#### DATA FOR REVIEW
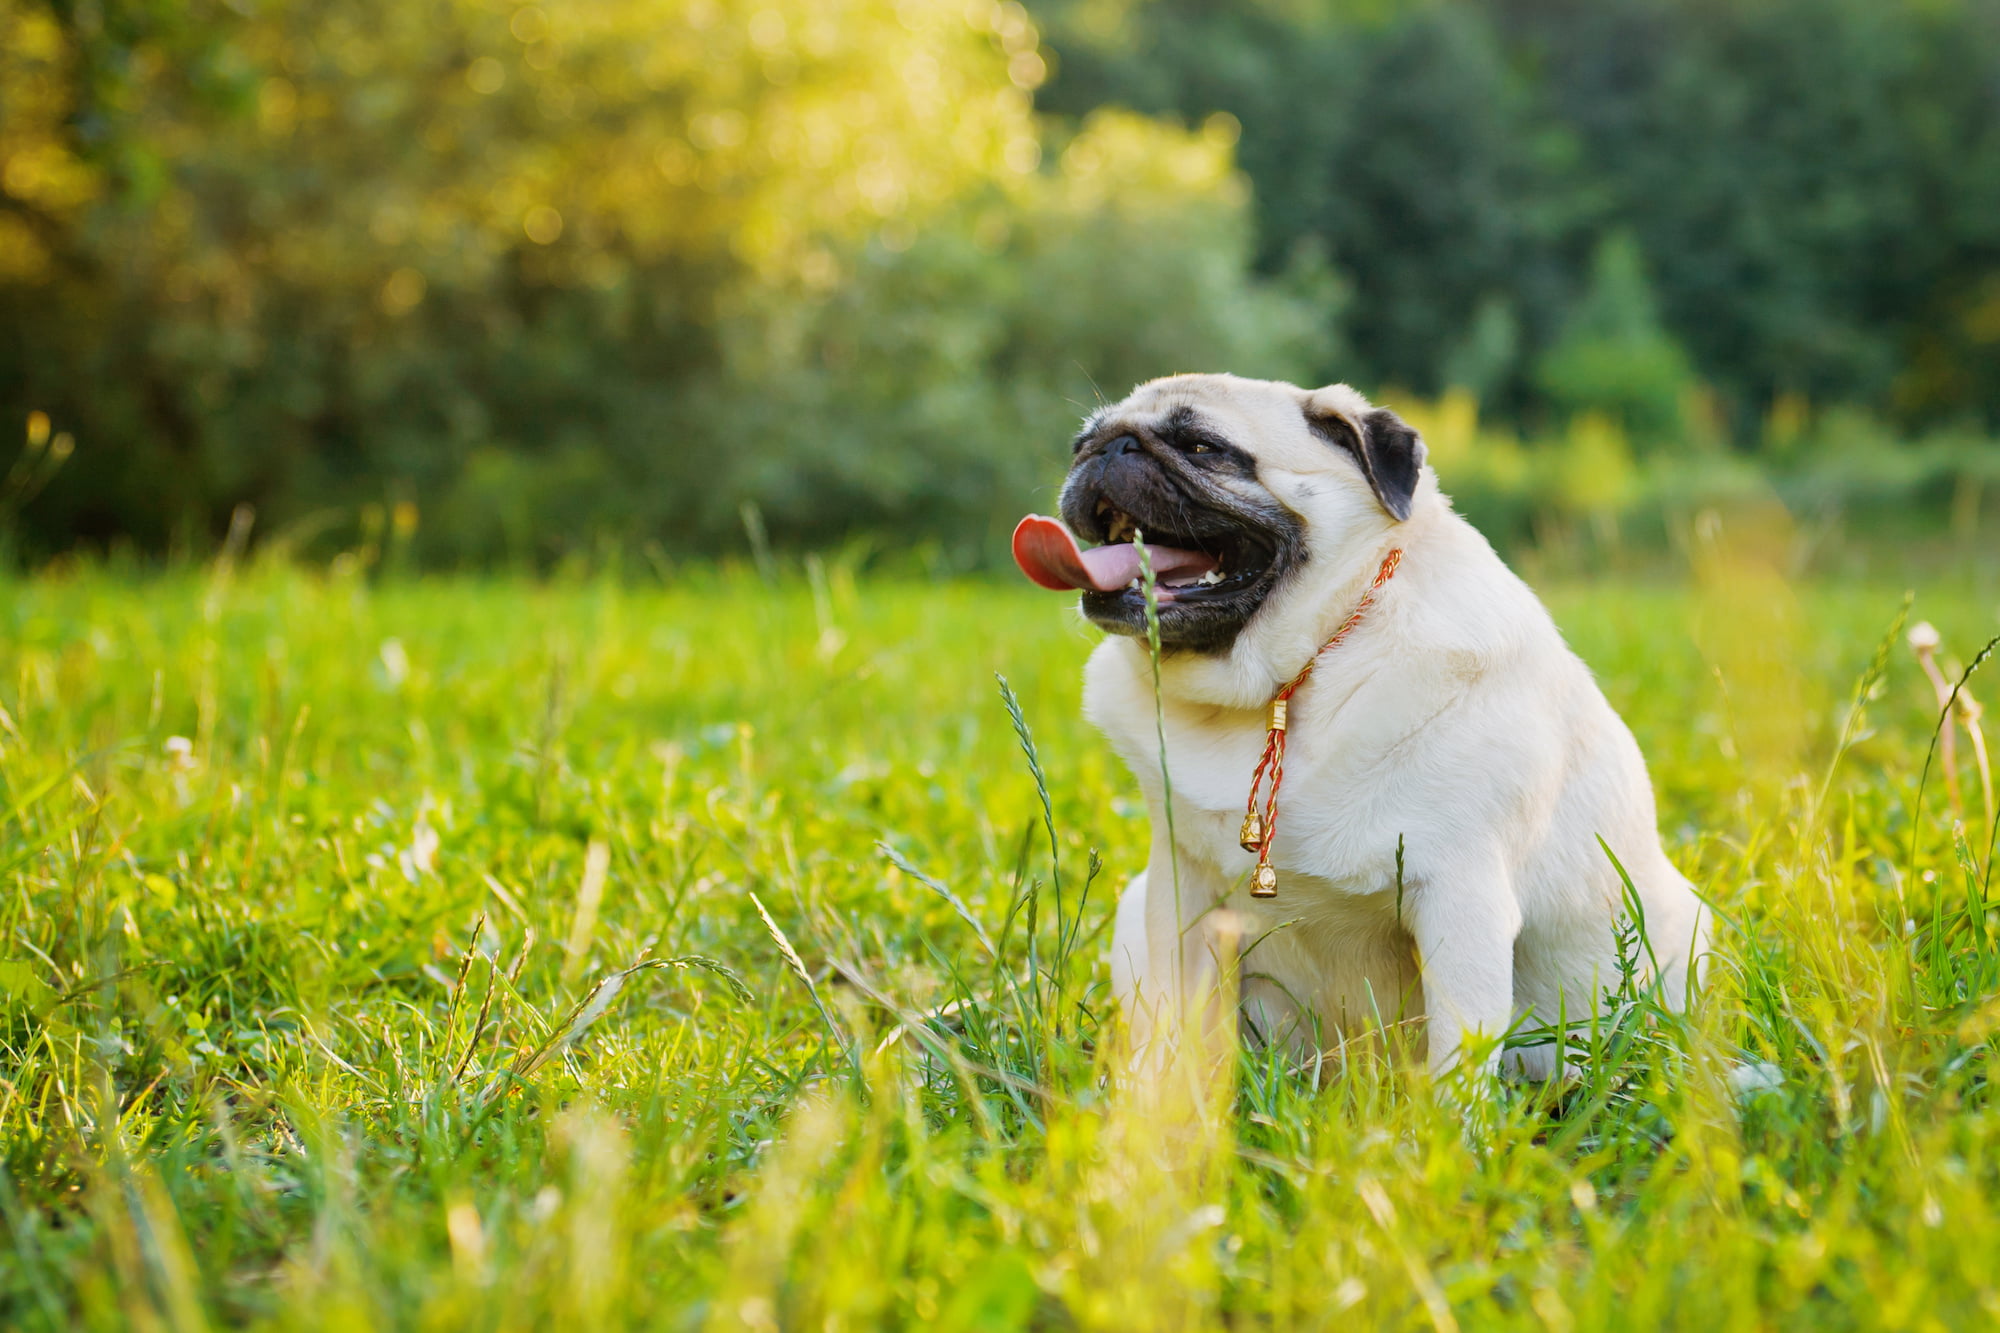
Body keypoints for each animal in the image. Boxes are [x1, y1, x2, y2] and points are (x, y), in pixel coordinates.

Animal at [1016, 368, 1704, 1072]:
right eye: (1080, 443)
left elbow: (1457, 1064)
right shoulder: (1181, 894)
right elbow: (1177, 1033)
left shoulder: (1462, 904)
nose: (1109, 449)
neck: (1283, 682)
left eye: (1204, 447)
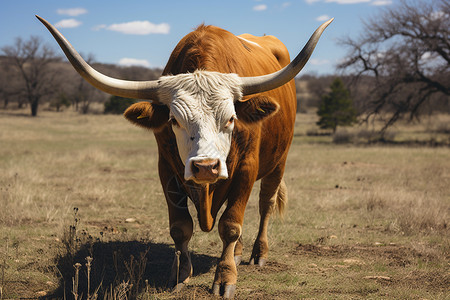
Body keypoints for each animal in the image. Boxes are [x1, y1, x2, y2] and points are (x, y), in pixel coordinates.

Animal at [37, 15, 332, 298]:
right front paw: (180, 274)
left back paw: (258, 253)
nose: (206, 167)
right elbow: (180, 226)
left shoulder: (246, 169)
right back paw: (238, 253)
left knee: (265, 205)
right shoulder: (166, 169)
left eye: (231, 118)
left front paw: (225, 277)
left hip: (278, 163)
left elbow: (231, 225)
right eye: (174, 120)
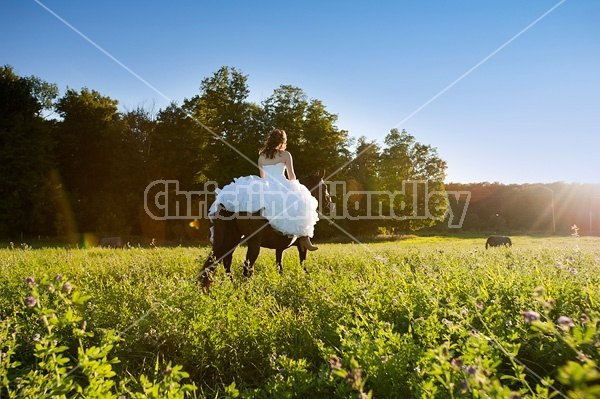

#### TASK DIRECTIONS
Check all the records above and select each line where the string "shoulder" is found.

#### EXPECTED ANSWER
right shoulder: (1181, 894)
left shoulder: (1462, 904)
left shoulder: (246, 169)
right shoulder: (166, 169)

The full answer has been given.